Bea Cukai Denpasar Musnahkan Ratusan Botol Miras-Liquid Vape Ilegal

Sui Suadnyana - detikNews
Selasa, 15 Jun 2021 22:06 WIB
Bea Cukai Denpasar musnahkan ratusan botol miras, puluhan ribu batang rokok dan ratusan liquid vape ilegal
Foto: Bea Cukai Denpasar musnahkan ratusan botol miras, puluhan ribu batang rokok dan ratusan liquid vape ilegal (dok. KPPBC TMP A Denpasar)
Denpasar -

Sebanyak 808 botol minuman mengandung etil alkohol (MMEA), 21.584 batang rokok dan 101 botol cairan (liquid) vape dimusnahkan oleh Kantor Pengawasan dan Pelayanan Bea dan Cukai Tipe Madya Pabean (KPPBC TMP) A Denpasar. Puluhan ribu mikol hingga cairan vape tersebut diperkirakan bernilai Rp 296.340.000.

Pemusnahan dilakukan karena barang tersebut beredar tanpa cukai atau menggunakan cukai palsu sehingga melanggar Undang-Undang (UU) Nomor 39 Tahun 2007 tentang perubahan atas UU Nomor 11 Tahun 1995 tentang Cukai. Total nilai kerugian negara terhitung mencapai Rp 83.273.671

"Kami melakukan operasi pasar di seluruh wilayah Bali sehingga kami peroleh di beberapa tempat, terutama tempat hiburan, barang MMEA ilegal atau barang yang tidak dilengkapi pita cukai atau memakai pita cukai palsu," kata Kepala KPPBC TMP A Denpasar Kusuma Santi kepada wartawan di kantornya, Selasa (15/6/2021).

Menurut Kusuma Santi, pemusnahan ini sebagai implementasi dari fungsi pengawasan berdasarkan Surat Keputusan Kepala Kantor Bea Cukai Denpasar Nomor KEP-120/WBC.13/KPP.MP.02/2021 tanggal 04 Juni 2021 tentang Barang Milik Negara Siap Musnah. Pemusnahan dilakukan dengan cara dibakar, dituang serta dipecah. Sisa barang yang telah dimusnahkan akan dibuang ke tempat pembuangan akhir (TPA).

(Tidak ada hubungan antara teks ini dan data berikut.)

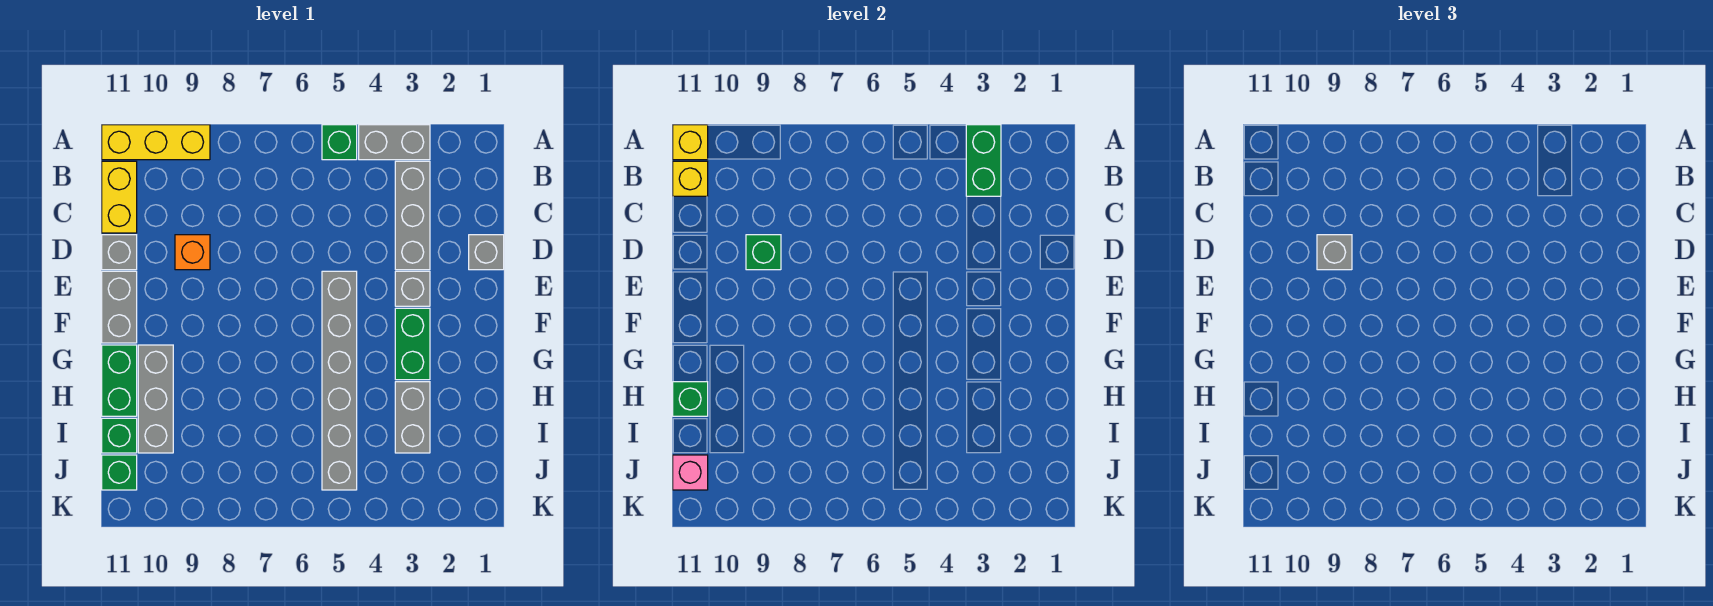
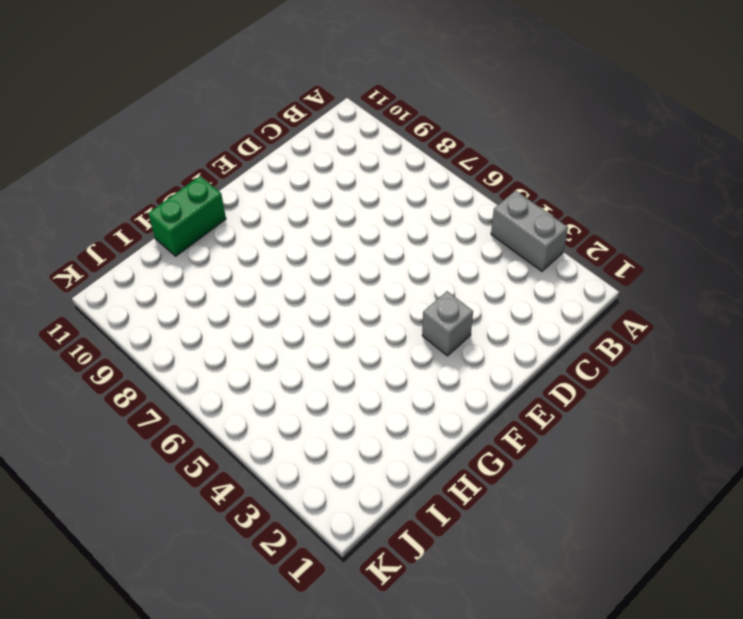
none -> green 1x1 brick [322,125,357,160]
none -> yellow 1x3 brick [102,125,210,160]
none -> grey 1x3 brick [395,161,430,270]

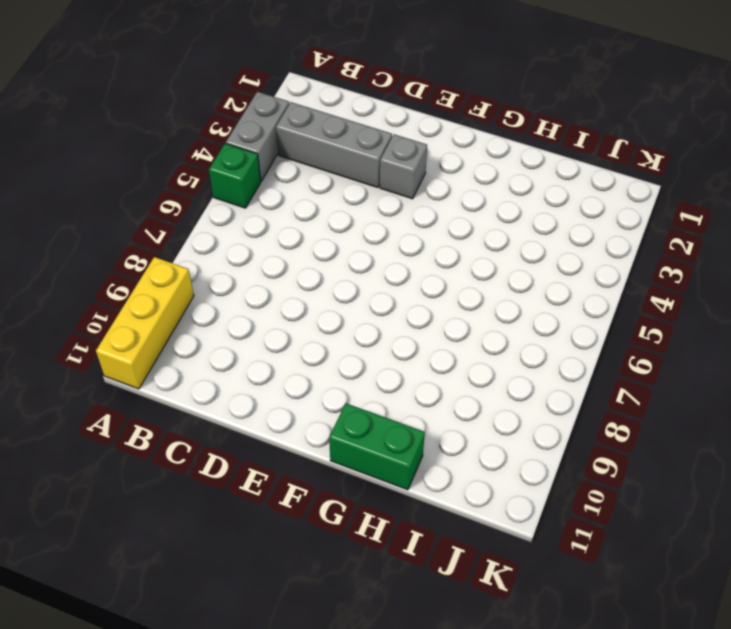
none -> yellow 1x2 brick [102,161,137,233]
none -> grey 1x1 brick [469,235,504,270]
none -> orange 1x1 brick [175,235,210,270]

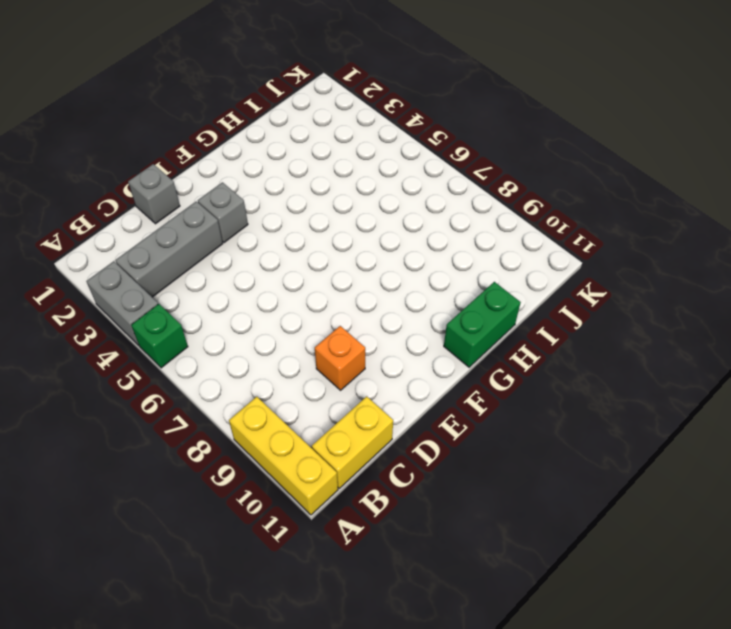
none -> grey 1x1 brick [102,235,137,270]
none -> grey 1x6 brick [322,271,357,490]
none -> grey 1x2 brick [102,271,137,343]

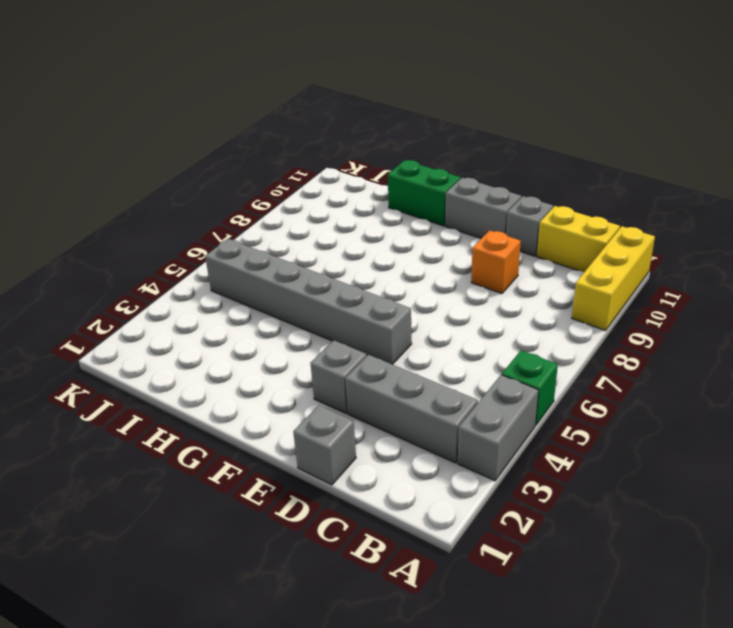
none -> green 1x2 brick [395,308,430,380]
none -> grey 1x3 brick [138,345,173,453]
none -> grey 1x2 brick [395,382,430,453]

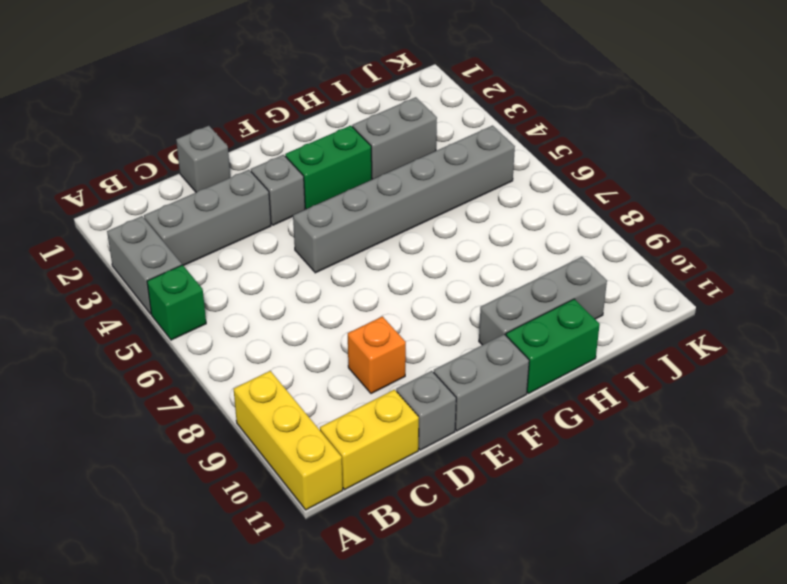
none -> green 1x1 brick [102,418,137,453]
none -> green 1x1 brick [102,455,137,490]
none -> green 1x2 brick [966,125,1001,196]

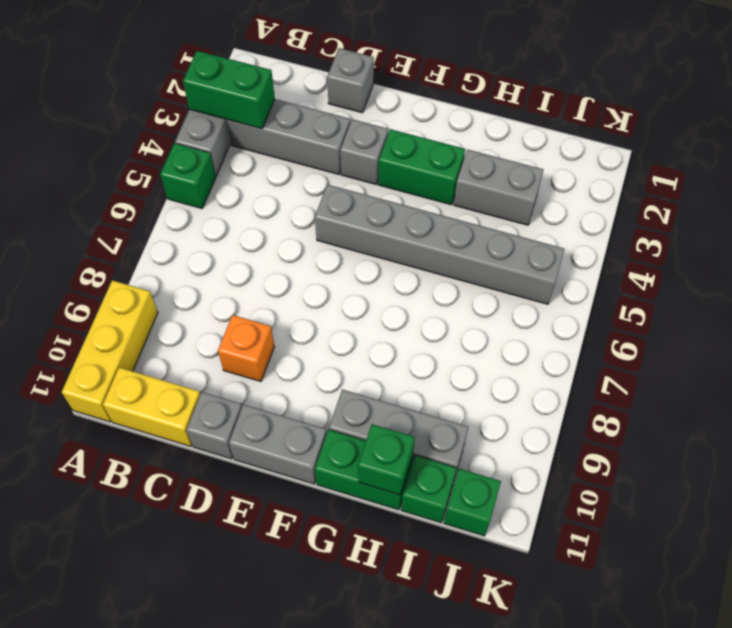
none -> yellow 1x1 brick [673,125,708,160]
none -> yellow 1x1 brick [673,161,708,196]
none -> green 1x1 brick [746,235,781,270]

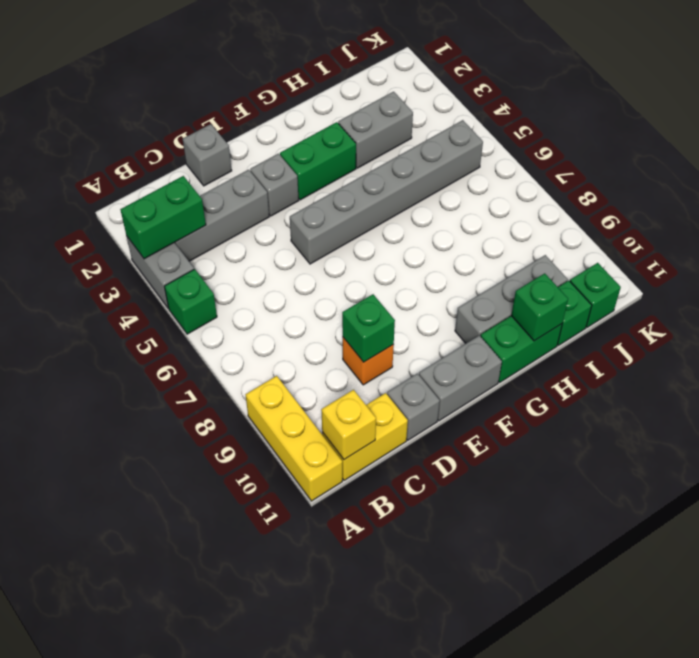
none -> yellow 1x1 brick [673,125,708,160]
none -> pink 1x1 brick [673,455,708,490]
none -> grey 1x1 brick [1317,235,1352,270]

Pemusnahan barang ini merupakan hasil penindakan periode 2020/2021. Melalui giat operasi pasar tersebut akhirnya ditemukan produk hasil tembakau (HT), hasil pengolahan tembakau lainnya (HPTL) dan MMEA ilegal yang beredar di masyarakat.

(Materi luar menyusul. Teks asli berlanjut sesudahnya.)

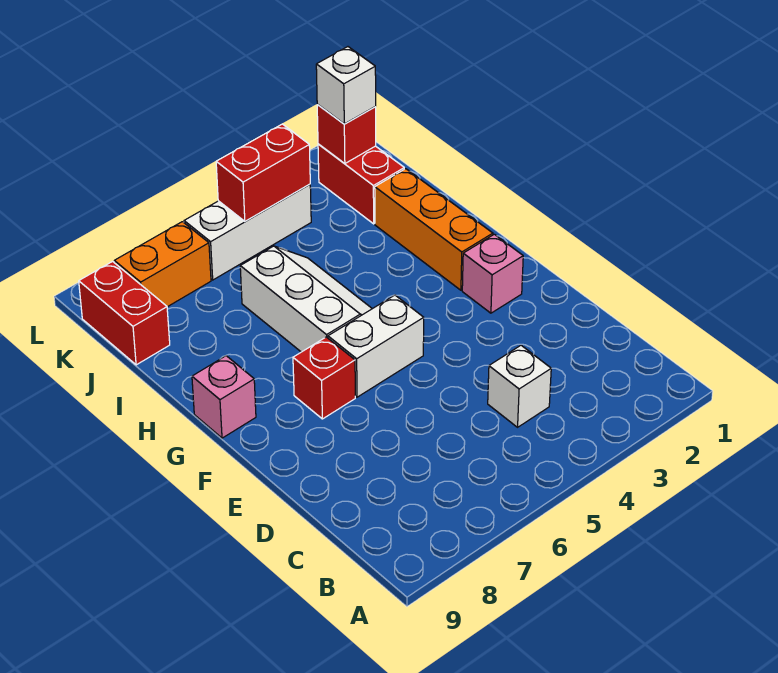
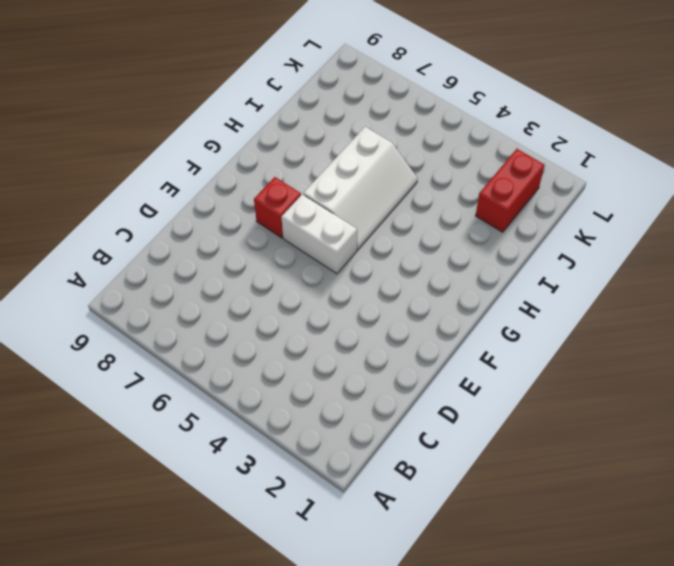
none -> white 1x1 brick [488,345,551,427]
none -> pink 1x1 brick [462,234,523,313]
none -> orange 1x3 brick [375,169,493,290]

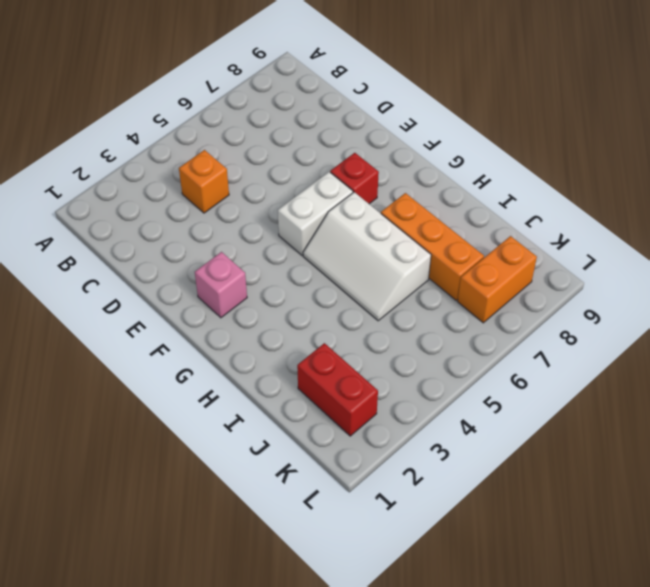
orange 1x1 brick [179,150,229,213] -> white 1x1 brick [488,345,551,427]
orange 1x3 brick [381,193,484,300] -> orange 1x3 brick moved to [375,169,493,290]
none -> pink 1x1 brick [192,356,256,438]
none -> red 1x2 brick [79,262,170,365]
none -> white 1x3 brick [184,184,311,280]

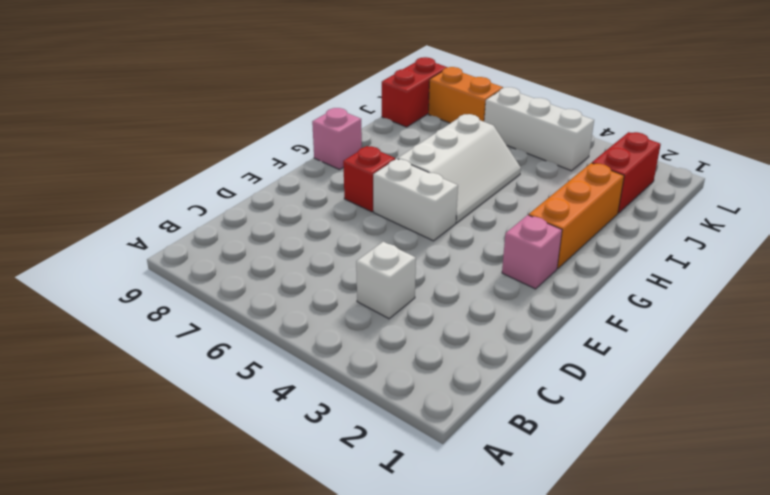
none -> red 1x1 brick [317,104,376,164]
none -> red 1x2 brick [216,124,310,221]
none -> white 1x1 brick [316,47,376,124]

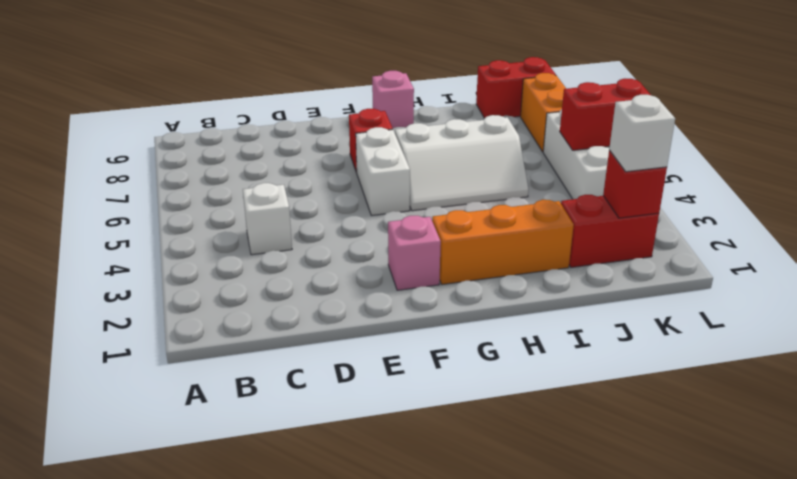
red 1x2 brick [560,79,652,150] -> red 1x2 brick turned to [216,124,310,221]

"Demikian juga HPTL yang ada, juga hasil tembakau yang ada, terlihat polos tanpa pita cukainya. Kalaupun ada itu pita palsu. Lalu minuman alkohol botolan ini beberapa ada minuman asli tidak berpita cukai atau berpita cukai palsu. Tapi ada juga minuman oplosan seakan-akan asli," jelas Kusuma Santi.

Meski jumlahnya cukup besar, Kusuma Santi mengatakan bahwa temuan barang ilegal periode ini lebih sedikit dari periode tahun sebelumnya. Hal itu lantaran pandemi yang menyebabkan pariwisata menurun sehingga distribusi barang ke Bali pun sangat sedikit.

Tahun sebelumnya, penyelundupan ini banyak terjadi karena KPPBC TMP A Denpasar harus melakukan banyak barang import dari e-commerce. Namun pada tahun ini, penerbangan ditutup sehingga tidak lagi melayani e-commerce sehingga tidak ada penindakan.